Netflix’s fourth season of Stranger Things has got Twitter raving – not about the plot, but about the visceral descriptiveness of its closed-captions.
Yep, their subtitles have made fans of all or no hearing abilities cringe and squirm, with some saying they might even be too descriptive.
But for the deaf and hard of hearing community, it’s propped up the bar higher than ever before for audio-descriptive story telling.
Chrissy wake up … everything is wet, moist and writhing
Fans have taken to social media to share both their love and discomfort at vivid captions which not only transcribe the dialogue, but also describe actions and sounds like “tentacles undulating moistly”, “fissure writhing wetly” and “eldritch gurgling”.
The super-descriptive captions have added a new layer of horror to a series that already has jarring content that has lifted the thriller genre.
And hard of hearing fans are ecstatic to experience watching the show in such an immersive way.
Event manager for Gehenna Gaming, Ellie Collins, took to Twitter to praise the quality of the show’s subtitles, especially for people who are hard of hearing like her.
“I’m glad everyone is loving the Stranger Things subtitle team because y’all, that’s what they should be,” Collins said.
“Those of us that are hard of hearing or deaf deserve better than the lazy sh*t subtitles have been for so many years. This is what we should expect for accessibility.
“[Wet noises] is fine I guess, but [footsteps squelching loudly] actually lets me have the same experience as people with better hearing.”
Subtitles a game-changer
And the sheer descriptiveness of the Stranger Things series’ subtitles has revolutionised the watching experience for viewers who can hear just fine, with many fans saying that viewers “must” watch with subtitles on to experience the full “magic” of the show.
“The non-dialogue subtitles on Stranger Things go above and beyond,” Chrissy Derbyshire, who was diagnosed with ADHD, said in a Twitter post.
“My favourites so far have been ‘sinister musical sting’, ‘intense synth music increases’ and ‘wet squelching’.”

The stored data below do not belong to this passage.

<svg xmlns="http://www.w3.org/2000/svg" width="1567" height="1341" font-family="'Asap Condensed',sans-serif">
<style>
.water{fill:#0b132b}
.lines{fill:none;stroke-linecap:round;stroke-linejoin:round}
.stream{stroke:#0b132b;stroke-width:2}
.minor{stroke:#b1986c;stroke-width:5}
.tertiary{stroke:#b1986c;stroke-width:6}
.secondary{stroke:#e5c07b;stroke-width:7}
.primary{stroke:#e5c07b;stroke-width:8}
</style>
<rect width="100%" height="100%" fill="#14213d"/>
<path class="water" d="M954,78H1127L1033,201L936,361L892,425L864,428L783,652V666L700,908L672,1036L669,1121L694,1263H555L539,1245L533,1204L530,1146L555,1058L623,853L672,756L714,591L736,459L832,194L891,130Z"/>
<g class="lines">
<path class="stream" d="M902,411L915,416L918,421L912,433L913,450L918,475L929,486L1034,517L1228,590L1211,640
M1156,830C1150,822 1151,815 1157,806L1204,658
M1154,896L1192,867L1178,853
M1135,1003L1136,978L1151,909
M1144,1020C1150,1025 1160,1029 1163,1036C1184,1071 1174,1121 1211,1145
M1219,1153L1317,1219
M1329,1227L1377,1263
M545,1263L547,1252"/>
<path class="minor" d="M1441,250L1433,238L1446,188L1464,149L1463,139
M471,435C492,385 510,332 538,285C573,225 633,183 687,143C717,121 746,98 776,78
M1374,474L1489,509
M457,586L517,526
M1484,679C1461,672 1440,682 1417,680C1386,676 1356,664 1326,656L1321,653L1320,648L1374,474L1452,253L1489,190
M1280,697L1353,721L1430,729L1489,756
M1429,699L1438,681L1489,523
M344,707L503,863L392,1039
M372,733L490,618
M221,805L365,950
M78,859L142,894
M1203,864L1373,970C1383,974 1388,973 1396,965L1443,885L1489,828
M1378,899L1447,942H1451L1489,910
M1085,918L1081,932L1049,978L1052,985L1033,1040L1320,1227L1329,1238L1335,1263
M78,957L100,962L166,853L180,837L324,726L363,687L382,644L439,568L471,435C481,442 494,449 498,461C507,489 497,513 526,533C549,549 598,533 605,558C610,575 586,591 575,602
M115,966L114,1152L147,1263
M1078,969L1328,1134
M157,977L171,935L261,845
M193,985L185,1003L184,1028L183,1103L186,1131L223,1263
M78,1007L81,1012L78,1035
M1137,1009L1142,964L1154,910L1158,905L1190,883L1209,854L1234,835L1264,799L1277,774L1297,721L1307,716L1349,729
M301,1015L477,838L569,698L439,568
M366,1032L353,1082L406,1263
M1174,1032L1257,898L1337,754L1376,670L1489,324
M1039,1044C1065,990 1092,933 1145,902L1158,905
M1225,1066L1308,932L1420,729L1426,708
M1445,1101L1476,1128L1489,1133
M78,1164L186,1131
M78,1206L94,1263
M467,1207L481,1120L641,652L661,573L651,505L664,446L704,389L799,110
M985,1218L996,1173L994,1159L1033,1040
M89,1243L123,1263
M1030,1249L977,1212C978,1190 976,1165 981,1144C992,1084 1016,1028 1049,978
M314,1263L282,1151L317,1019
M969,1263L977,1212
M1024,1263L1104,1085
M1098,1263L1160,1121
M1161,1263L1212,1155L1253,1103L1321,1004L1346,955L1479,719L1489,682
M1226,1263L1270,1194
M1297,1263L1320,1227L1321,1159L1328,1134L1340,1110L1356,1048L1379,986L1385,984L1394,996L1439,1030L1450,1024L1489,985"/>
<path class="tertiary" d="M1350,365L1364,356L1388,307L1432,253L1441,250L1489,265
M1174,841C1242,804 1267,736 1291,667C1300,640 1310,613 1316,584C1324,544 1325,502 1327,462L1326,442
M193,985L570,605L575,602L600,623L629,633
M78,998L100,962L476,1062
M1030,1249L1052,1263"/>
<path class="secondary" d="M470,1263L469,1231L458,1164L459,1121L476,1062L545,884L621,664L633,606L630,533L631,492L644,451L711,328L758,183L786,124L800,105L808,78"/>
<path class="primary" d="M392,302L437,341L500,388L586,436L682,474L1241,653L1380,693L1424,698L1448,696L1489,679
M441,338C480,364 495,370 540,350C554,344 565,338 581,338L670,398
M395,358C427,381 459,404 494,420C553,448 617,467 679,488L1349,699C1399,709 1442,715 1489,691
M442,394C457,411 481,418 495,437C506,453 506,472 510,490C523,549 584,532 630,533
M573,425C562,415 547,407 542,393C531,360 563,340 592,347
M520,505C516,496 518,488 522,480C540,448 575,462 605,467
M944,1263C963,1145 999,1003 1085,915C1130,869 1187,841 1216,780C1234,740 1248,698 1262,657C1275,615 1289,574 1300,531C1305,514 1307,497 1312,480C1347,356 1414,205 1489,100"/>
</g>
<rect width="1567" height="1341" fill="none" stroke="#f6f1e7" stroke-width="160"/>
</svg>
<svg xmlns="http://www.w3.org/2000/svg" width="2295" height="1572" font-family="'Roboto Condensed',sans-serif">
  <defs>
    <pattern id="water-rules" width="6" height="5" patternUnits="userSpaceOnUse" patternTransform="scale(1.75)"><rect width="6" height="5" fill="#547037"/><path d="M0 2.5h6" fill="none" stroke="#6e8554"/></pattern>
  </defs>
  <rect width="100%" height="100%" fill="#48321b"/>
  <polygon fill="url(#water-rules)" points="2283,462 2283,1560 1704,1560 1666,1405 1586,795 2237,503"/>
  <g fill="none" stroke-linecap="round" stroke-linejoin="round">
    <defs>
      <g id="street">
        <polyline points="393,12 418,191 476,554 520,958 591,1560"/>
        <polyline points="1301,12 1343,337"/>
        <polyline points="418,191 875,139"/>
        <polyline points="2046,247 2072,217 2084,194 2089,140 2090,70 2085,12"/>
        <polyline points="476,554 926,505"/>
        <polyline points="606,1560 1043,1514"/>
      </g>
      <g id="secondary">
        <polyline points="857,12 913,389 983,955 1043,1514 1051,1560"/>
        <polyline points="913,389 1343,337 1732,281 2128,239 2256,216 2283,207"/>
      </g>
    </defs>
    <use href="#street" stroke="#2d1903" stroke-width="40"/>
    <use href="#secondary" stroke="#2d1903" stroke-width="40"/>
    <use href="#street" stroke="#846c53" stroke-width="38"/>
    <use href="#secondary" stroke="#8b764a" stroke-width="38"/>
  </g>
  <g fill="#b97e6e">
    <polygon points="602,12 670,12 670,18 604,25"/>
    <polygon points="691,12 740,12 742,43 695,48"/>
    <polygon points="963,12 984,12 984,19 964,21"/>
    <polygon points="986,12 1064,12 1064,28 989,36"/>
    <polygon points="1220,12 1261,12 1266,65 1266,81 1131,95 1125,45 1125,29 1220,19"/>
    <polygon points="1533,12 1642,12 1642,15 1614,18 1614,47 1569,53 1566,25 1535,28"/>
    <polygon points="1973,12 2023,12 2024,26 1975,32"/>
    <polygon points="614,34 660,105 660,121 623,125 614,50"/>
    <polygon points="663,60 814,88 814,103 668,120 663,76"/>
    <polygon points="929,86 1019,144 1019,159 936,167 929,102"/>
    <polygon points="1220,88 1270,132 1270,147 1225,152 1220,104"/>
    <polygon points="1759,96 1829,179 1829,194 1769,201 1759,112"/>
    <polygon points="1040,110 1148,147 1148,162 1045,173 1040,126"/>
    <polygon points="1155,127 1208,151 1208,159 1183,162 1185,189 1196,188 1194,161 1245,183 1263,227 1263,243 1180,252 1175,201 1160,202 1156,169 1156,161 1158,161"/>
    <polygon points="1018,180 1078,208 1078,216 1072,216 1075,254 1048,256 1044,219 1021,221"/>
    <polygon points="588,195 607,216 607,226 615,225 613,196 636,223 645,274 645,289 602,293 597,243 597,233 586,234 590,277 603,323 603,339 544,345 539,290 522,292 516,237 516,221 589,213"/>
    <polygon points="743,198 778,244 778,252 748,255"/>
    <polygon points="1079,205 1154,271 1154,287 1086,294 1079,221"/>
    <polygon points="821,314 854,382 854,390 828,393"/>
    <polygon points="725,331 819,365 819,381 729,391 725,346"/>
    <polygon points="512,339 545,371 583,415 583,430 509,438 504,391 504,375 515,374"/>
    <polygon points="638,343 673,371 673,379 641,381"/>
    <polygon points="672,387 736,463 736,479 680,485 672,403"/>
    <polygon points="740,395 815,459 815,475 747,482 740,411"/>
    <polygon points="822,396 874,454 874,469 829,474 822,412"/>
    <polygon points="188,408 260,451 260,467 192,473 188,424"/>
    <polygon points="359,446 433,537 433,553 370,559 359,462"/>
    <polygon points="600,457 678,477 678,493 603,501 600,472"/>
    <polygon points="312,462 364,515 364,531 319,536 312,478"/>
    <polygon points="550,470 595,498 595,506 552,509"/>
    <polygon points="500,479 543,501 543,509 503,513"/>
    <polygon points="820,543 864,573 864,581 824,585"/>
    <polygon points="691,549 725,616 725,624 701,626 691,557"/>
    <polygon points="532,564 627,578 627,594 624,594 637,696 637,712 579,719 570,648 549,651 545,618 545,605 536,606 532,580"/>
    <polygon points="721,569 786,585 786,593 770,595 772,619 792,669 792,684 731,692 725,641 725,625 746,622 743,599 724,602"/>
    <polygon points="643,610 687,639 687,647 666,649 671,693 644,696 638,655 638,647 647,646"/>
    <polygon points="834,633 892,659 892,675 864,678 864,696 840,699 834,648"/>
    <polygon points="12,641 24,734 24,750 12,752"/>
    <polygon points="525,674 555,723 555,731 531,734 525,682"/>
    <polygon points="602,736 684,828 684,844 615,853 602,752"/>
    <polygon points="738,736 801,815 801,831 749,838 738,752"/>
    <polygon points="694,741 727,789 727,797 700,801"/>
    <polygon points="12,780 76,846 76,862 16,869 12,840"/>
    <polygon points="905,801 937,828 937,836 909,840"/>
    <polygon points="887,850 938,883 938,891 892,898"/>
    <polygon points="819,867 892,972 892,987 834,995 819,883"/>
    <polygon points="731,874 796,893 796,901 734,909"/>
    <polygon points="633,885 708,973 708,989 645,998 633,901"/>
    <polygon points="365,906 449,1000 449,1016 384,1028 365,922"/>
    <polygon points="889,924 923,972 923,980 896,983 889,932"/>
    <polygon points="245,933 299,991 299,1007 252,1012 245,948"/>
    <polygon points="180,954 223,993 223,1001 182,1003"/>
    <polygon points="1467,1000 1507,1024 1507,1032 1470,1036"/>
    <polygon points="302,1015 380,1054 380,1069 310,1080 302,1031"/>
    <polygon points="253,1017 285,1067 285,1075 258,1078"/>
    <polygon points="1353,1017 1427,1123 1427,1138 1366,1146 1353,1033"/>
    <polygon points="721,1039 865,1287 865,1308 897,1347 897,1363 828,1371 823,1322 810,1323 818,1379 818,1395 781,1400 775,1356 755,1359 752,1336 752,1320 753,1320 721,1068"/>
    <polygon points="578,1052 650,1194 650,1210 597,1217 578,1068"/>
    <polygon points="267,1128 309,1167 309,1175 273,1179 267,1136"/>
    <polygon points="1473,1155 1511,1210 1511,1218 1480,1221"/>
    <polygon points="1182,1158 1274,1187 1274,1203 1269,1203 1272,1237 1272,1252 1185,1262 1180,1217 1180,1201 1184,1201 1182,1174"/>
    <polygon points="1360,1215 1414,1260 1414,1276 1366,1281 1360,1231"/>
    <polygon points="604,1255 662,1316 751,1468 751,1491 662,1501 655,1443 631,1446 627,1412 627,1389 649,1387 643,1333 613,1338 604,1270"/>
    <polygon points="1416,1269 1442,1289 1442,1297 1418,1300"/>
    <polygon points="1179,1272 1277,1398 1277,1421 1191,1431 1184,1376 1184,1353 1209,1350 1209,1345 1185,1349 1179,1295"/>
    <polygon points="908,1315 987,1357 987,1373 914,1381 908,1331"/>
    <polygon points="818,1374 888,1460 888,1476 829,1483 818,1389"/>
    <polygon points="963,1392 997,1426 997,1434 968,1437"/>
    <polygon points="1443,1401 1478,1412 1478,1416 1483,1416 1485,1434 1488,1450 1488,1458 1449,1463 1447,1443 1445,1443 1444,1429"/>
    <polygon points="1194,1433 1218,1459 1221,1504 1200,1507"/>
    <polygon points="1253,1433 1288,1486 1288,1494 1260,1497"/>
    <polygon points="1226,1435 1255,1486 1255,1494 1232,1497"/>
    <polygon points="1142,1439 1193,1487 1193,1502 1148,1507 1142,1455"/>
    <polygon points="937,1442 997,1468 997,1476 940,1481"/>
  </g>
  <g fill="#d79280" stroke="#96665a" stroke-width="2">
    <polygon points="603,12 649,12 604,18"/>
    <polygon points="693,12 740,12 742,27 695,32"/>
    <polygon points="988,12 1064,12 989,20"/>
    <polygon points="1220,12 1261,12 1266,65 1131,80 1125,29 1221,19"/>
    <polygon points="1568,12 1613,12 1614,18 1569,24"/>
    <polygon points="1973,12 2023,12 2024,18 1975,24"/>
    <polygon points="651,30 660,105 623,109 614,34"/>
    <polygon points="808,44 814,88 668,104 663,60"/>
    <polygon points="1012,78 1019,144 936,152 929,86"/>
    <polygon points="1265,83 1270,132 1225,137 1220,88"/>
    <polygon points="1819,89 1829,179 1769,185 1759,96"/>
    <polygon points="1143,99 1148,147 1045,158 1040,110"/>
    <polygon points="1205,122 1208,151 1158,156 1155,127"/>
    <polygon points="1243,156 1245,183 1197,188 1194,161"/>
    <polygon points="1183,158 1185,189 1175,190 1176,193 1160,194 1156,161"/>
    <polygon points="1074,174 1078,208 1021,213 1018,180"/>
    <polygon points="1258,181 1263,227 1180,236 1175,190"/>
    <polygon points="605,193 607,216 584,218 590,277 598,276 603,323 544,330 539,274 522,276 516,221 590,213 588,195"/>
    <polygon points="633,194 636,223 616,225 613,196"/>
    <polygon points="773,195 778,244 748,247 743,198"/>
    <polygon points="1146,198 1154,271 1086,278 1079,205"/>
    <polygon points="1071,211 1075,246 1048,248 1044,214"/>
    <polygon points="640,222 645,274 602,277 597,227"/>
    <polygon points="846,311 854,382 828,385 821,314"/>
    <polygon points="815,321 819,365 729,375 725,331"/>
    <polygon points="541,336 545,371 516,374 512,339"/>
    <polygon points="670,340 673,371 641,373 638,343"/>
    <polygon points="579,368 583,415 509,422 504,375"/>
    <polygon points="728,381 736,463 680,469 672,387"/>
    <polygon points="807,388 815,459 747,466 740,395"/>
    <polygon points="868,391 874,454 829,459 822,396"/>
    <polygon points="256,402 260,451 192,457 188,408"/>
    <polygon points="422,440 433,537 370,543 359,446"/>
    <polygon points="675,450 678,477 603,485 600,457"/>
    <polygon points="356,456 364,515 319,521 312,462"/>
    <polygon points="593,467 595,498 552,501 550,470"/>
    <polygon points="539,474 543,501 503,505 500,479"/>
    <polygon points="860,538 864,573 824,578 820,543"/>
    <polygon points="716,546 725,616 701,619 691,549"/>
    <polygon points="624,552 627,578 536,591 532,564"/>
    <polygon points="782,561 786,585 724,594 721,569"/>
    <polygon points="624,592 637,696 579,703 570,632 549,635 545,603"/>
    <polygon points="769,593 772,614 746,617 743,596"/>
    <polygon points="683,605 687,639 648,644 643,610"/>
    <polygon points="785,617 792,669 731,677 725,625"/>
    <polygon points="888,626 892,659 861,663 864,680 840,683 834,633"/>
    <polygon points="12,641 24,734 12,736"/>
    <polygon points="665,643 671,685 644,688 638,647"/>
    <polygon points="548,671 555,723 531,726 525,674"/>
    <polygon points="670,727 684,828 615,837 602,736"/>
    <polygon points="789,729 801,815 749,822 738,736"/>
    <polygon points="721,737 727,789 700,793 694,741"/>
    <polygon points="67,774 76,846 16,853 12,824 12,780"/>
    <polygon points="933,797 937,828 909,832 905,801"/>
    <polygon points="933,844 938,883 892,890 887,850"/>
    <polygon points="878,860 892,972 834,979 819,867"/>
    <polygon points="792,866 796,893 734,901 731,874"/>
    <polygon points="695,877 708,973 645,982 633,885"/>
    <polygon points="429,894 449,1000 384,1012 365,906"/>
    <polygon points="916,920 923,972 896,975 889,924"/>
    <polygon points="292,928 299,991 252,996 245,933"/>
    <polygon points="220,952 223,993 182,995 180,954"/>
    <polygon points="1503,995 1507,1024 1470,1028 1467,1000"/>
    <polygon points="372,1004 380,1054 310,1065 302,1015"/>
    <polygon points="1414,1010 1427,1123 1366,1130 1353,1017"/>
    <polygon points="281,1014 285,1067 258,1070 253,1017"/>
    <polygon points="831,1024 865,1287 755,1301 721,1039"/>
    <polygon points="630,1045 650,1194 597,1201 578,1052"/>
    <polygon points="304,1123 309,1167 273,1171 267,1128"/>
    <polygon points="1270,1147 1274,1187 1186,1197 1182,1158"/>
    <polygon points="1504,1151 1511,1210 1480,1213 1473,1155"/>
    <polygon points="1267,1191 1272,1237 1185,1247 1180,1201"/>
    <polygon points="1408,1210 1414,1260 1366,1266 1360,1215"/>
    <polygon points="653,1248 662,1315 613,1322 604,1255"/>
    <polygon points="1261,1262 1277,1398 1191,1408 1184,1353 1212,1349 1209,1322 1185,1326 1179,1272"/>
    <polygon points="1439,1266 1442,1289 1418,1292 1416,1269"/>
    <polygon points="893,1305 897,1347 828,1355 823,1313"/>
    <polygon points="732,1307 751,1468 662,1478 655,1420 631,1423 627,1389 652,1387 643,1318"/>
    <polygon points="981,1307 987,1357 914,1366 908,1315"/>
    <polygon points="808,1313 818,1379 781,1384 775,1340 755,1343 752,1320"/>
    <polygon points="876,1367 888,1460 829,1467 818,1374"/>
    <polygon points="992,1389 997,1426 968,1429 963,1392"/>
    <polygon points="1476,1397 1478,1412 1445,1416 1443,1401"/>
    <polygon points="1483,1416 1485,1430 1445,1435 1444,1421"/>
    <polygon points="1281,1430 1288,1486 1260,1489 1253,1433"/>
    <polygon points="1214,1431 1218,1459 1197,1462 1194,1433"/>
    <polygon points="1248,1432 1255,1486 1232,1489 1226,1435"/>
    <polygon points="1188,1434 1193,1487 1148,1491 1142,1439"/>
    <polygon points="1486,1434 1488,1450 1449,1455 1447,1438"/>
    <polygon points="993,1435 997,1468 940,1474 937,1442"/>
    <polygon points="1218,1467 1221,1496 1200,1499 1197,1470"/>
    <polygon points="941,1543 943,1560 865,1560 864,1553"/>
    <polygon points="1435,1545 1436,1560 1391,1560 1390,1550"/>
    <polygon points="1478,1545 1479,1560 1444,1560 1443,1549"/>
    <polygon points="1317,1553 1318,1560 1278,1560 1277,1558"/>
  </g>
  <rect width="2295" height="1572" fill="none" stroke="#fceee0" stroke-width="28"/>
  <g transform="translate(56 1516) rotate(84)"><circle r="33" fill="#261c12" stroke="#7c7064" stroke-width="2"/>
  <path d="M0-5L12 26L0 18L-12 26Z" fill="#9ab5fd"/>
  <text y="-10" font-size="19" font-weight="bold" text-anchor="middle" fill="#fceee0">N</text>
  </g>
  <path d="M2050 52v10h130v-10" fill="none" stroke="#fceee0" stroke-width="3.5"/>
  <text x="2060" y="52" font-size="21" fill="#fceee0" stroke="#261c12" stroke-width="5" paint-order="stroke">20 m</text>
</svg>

“Guys … I know this is fairly common knowledge, but the onomatopoeia subtitles in #StrangerThings are spectacular,” Kyle Donnelly added in a post.
The team behind the magic
It’s by no accident that the Stranger Things subtitles have got all manner of fans squirming in their seats, as Jeff T, author of English subtitles for the Deaf and hard of hearing for the show, revealed.
Speaking to Netflix’s Tudum, Jeff T said building a highly immersive auditory component was “crucial to the effect of this season”.
“We wanted to try to accurately reflect that in our subtitles for the Deaf and hard of hearing because this is their primary avenue for access to those sensory inputs,” he said.
“I’m extremely online, and I saw people were like, ‘Why is everything wetly?’ And then, I saw a comment that was like, ‘God, if they put moistly in …’ and I was like, ‘Well, bad news for you.’”
The sensation of discomfort was exactly what Jeff T and fellow subtitle team member Karli Webster were aiming to elicit.
“It’s hilarious the response that those types of words have received. You see people who have this weird, uncomfortable feeling towards the word moistly, but that’s the feeling that we want people to feel in that moment,” Ms Webster added.
“It is an uncomfortable sound.”
Accessibility at the heart of change
But while the latest season of the popular show have broadened the horizon for what is capable through subtitled storytelling, Ms Webster reminded that ensuring captions were clear and understandable for people who were deaf or hard of hearing should always be the main focus.
“Obviously we’re trying to encompass the genre, the feel of the moment. But when we’re saying something that’s specific to the deaf and hard of hearing audience, it’s never just for one part of that audience,” she said.
“They don’t split subtitles just for people who [have been] deaf since birth – there are people who’ve lost their hearing as their life has progressed or people with partial hearing loss.
“These subtitles have to be there for all of those levels of hearing loss.”
“At the end of the day, I hope people understand that this is about accessibility and expanding who gets to enjoy the narrative that we foreground in the culture,” Jeff T added.